Activity: The records below need to be repeated exactly, though not their pictures.

(Extracted data entries)
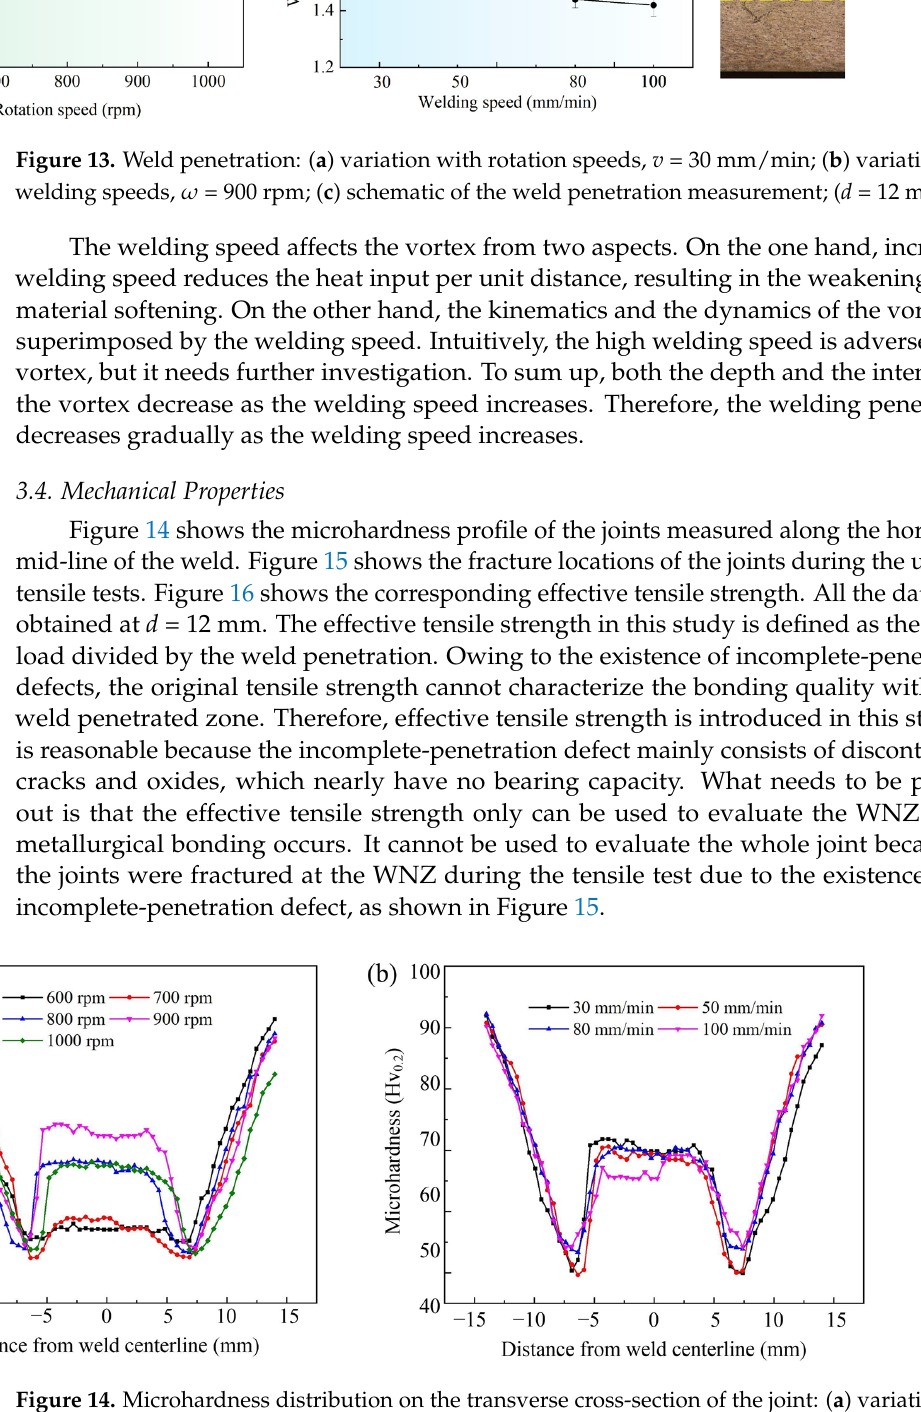
Figure 15. Fracture locations at various rotation speeds and welding speeds: ( a – e ) v = 30 mm/min; ( f – h ) ω = 900 rpm; ( a ) ω = 600 rpm; ( b ) ω = 700 rpm; ( c ) ω = 800 rpm; ( d ) ω = 900 rpm; ( e ) ω = 1000 rpm; ( f ) v = 50 mm/min; ( g ) v = 80 mm/min; ( h ) v = 100 mm/min; ( d = 12 mm).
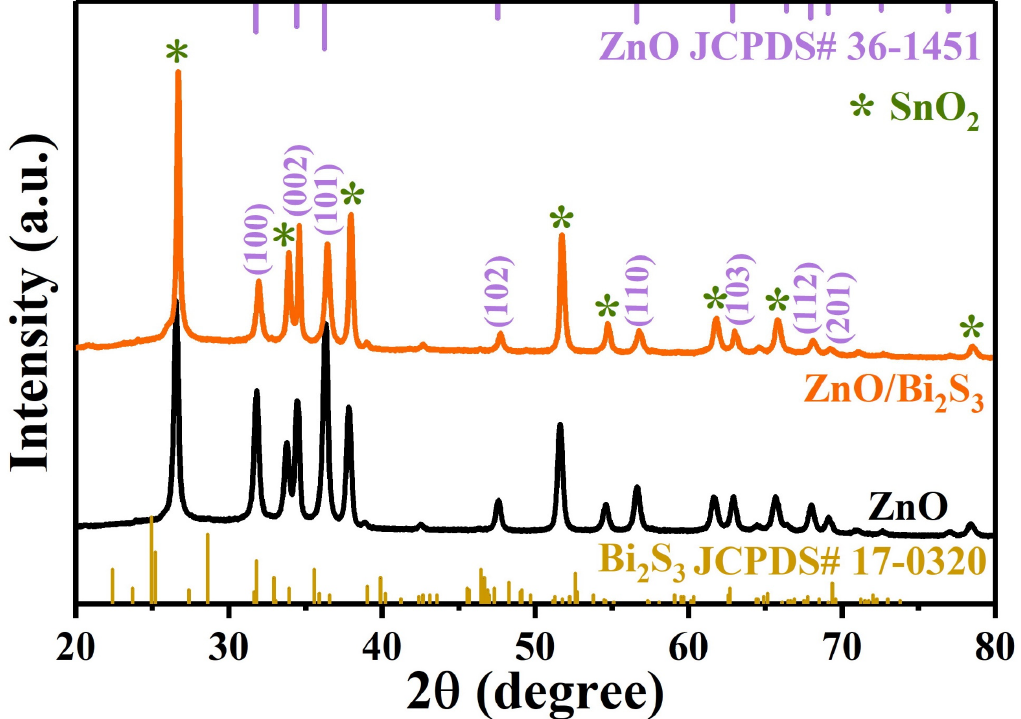
Figure 1. Powder XRD patterns of ZnO and ZnO/Bi 2 S 3 photoanodes.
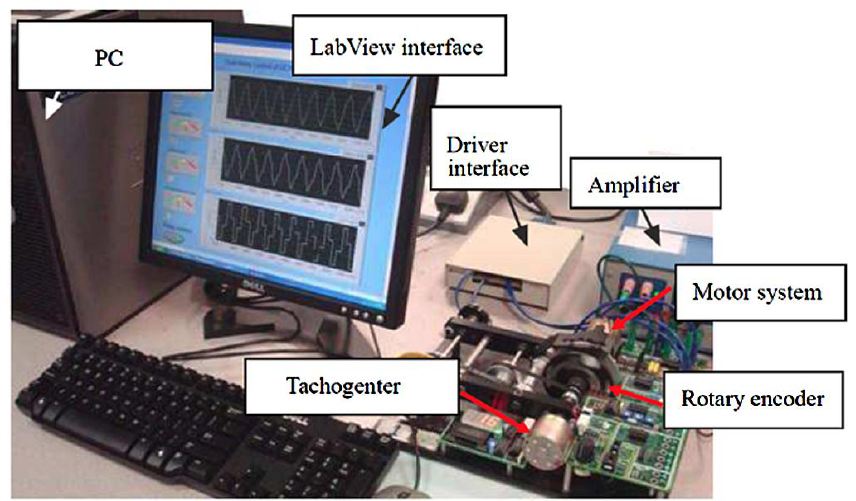
Figure 2. Sketch of the motor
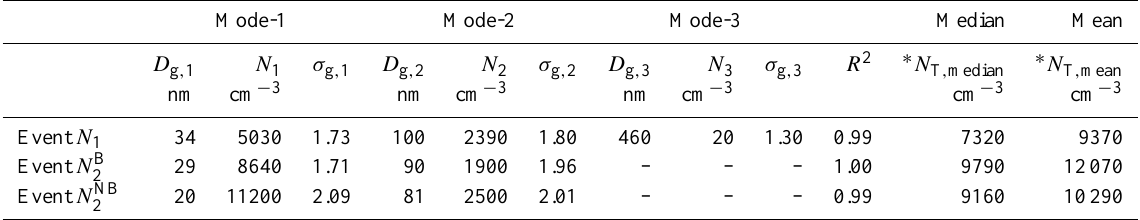
Table 6. Median number size distribution log-normal parameters of Events N 1 , N 2 – Breeze and N 2 – Non Breeze. The D g ,i , N i and σ I represent the geometric diameter, median number concentration and geometric standard deviation, respectively. The correlation coefficient ( R ) between observed and fitted size distribution is also shown. ∗ The median and mean total number concentrations ( N T , median and N T , mean ) are calculated from the measured values instead of the fitted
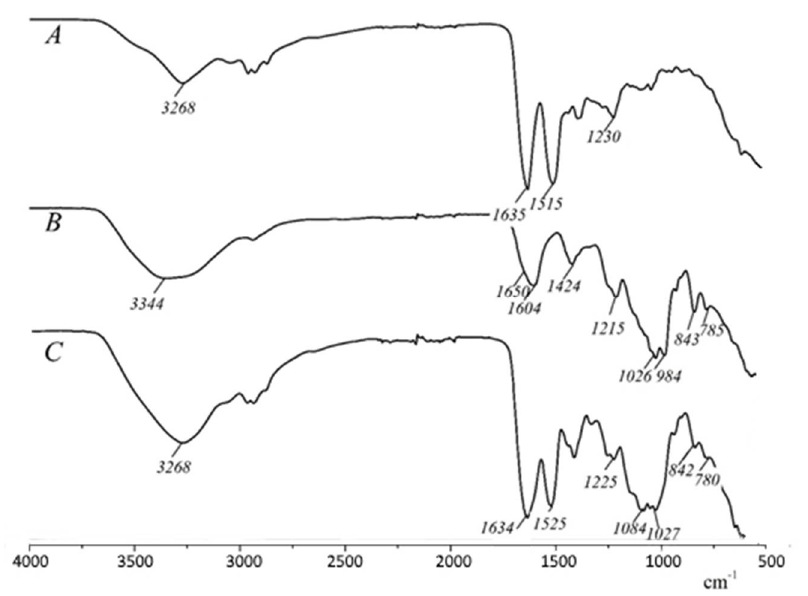
Figure 4. FT-IR spectra of nisin ( A ), ulvan ( B ) and ulvan–nisin complex prepared at pH 6.0 ( C ). Differential scanning calorimetry (DSC) and thermogravimetric analysis (TGA) were used to investigate the thermal properties of nisin, ulvan and nisin-loaded ulvan particles.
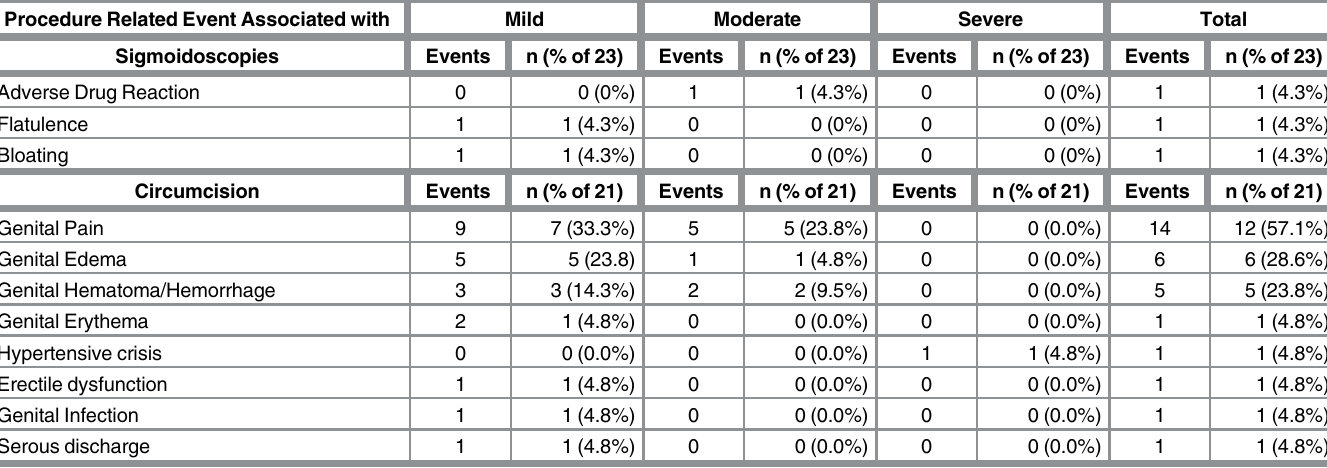
Table 2. MedDRA-coded Procedure Related Events. * Procedure Related Event Associated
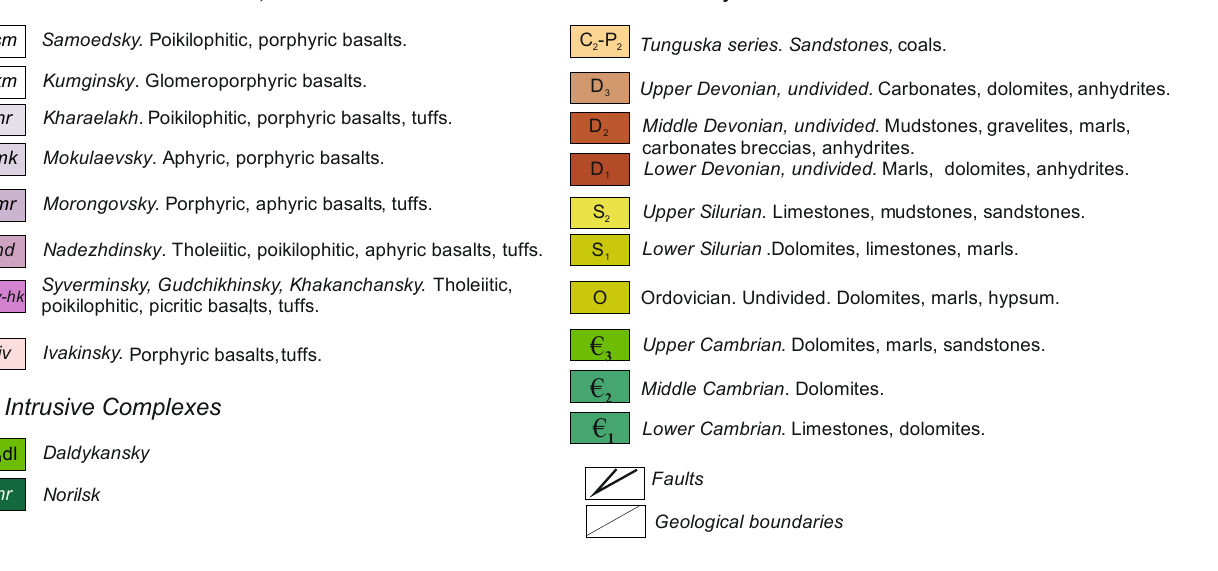
Figure 2. Geological map and cross-sections of the studied area.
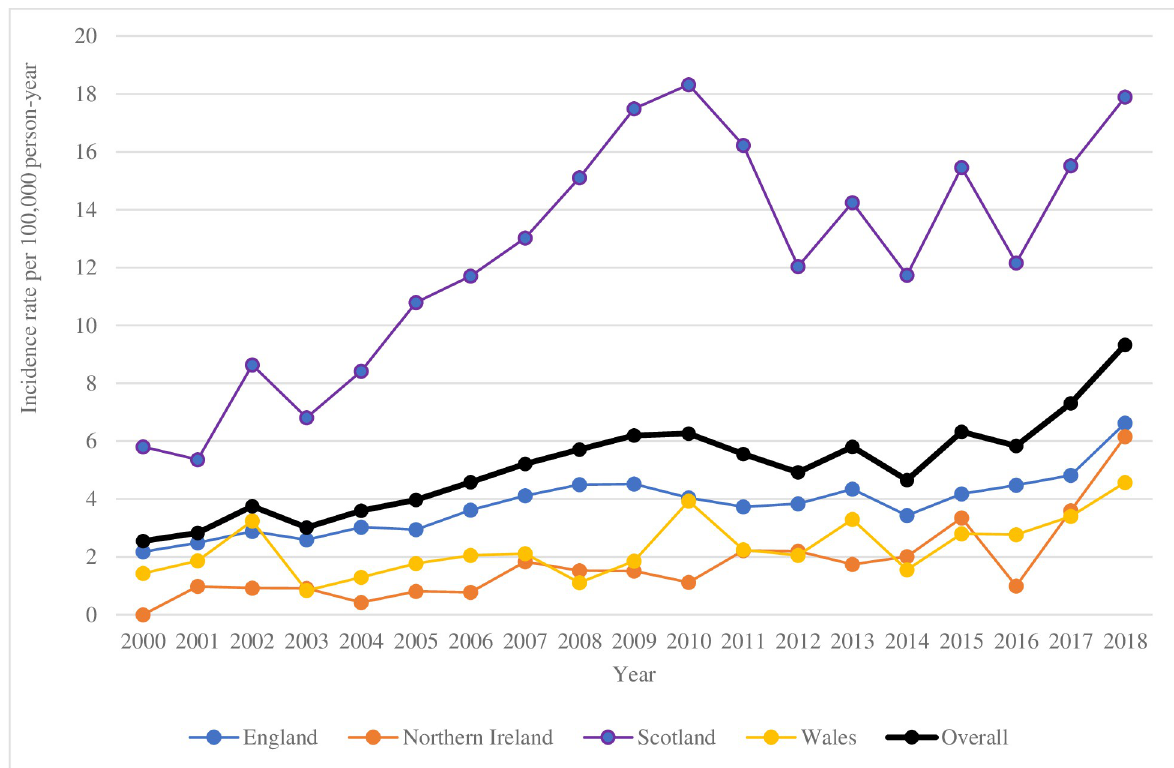
Fig 1. Evolution of Lyme disease incidence rate over study period per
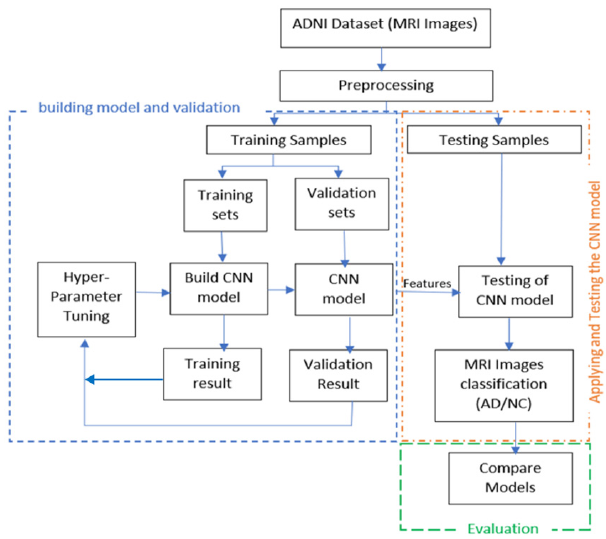
Figure 2. The detailed steps of the proposed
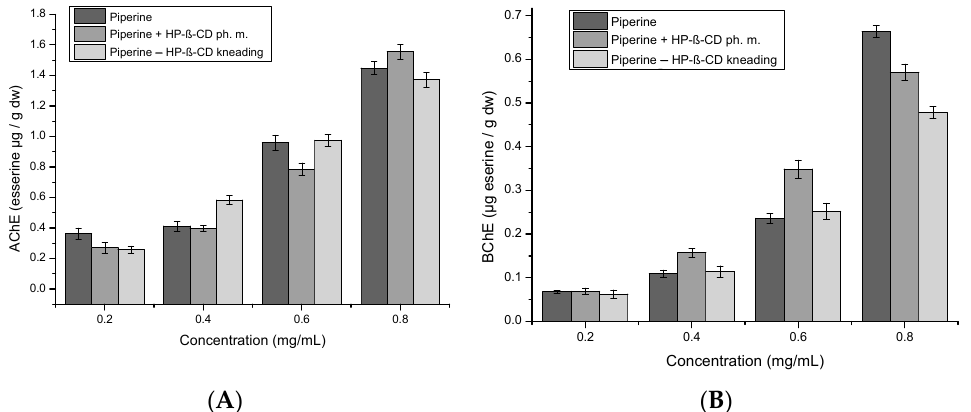
Figure 9. The activity of piperine, piperine mixture with HP- β -CD and physical mixture as AChE ( A ) and as BuChE inhibitors ( B ).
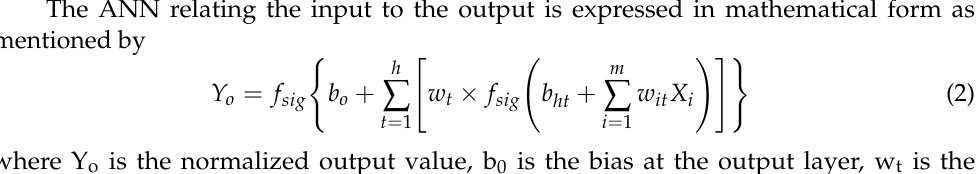
Figure 14. An example showing the calculation of IFA at 45% degree of saturation of the soil. Field vs. ANN results of IFA at different degree of saturation of the soil.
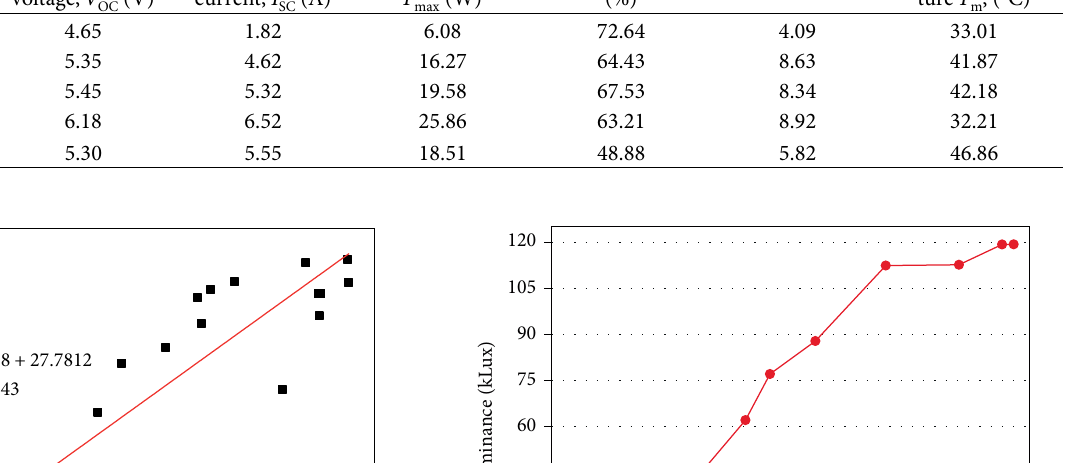
Table 3: Results of electrical measurements investigating the effects of irradiance and temperature. Irradiance, 𝐺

Solution for this exercise:
Figure 15. Fracture locations at various rotation speeds and welding speeds: ( a – e ) v = 30 mm/min; ( f – h ) ω = 900 rpm; ( a ) ω = 600 rpm; ( b ) ω = 700 rpm; ( c ) ω = 800 rpm; ( d ) ω = 900 rpm; ( e ) ω = 1000 rpm; ( f ) v = 50 mm/min; ( g ) v = 80 mm/min; ( h ) v = 100 mm/min; ( d = 12 mm).
Figure 1. Powder XRD patterns of ZnO and ZnO/Bi 2 S 3 photoanodes.
Figure 2. Sketch of the motor
Table 6. Median number size distribution log-normal parameters of Events N 1 , N 2 – Breeze and N 2 – Non Breeze. The D g ,i , N i and σ I represent the geometric diameter, median number concentration and geometric standard deviation, respectively. The correlation coefficient ( R ) between observed and fitted size distribution is also shown. ∗ The median and mean total number concentrations ( N T , median and N T , mean ) are calculated from the measured values instead of the fitted
Figure 4. FT-IR spectra of nisin ( A ), ulvan ( B ) and ulvan–nisin complex prepared at pH 6.0 ( C ). Differential scanning calorimetry (DSC) and thermogravimetric analysis (TGA) were used to investigate the thermal properties of nisin, ulvan and nisin-loaded ulvan particles.
Table 2. MedDRA-coded Procedure Related Events. * Procedure Related Event Associated
Figure 2. Geological map and cross-sections of the studied area.
Fig 1. Evolution of Lyme disease incidence rate over study period per
Figure 2. The detailed steps of the proposed
Figure 9. The activity of piperine, piperine mixture with HP- β -CD and physical mixture as AChE ( A ) and as BuChE inhibitors ( B ).
Figure 14. An example showing the calculation of IFA at 45% degree of saturation of the soil. Field vs. ANN results of IFA at different degree of saturation of the soil.
Table 3: Results of electrical measurements investigating the effects of irradiance and temperature. Irradiance, 𝐺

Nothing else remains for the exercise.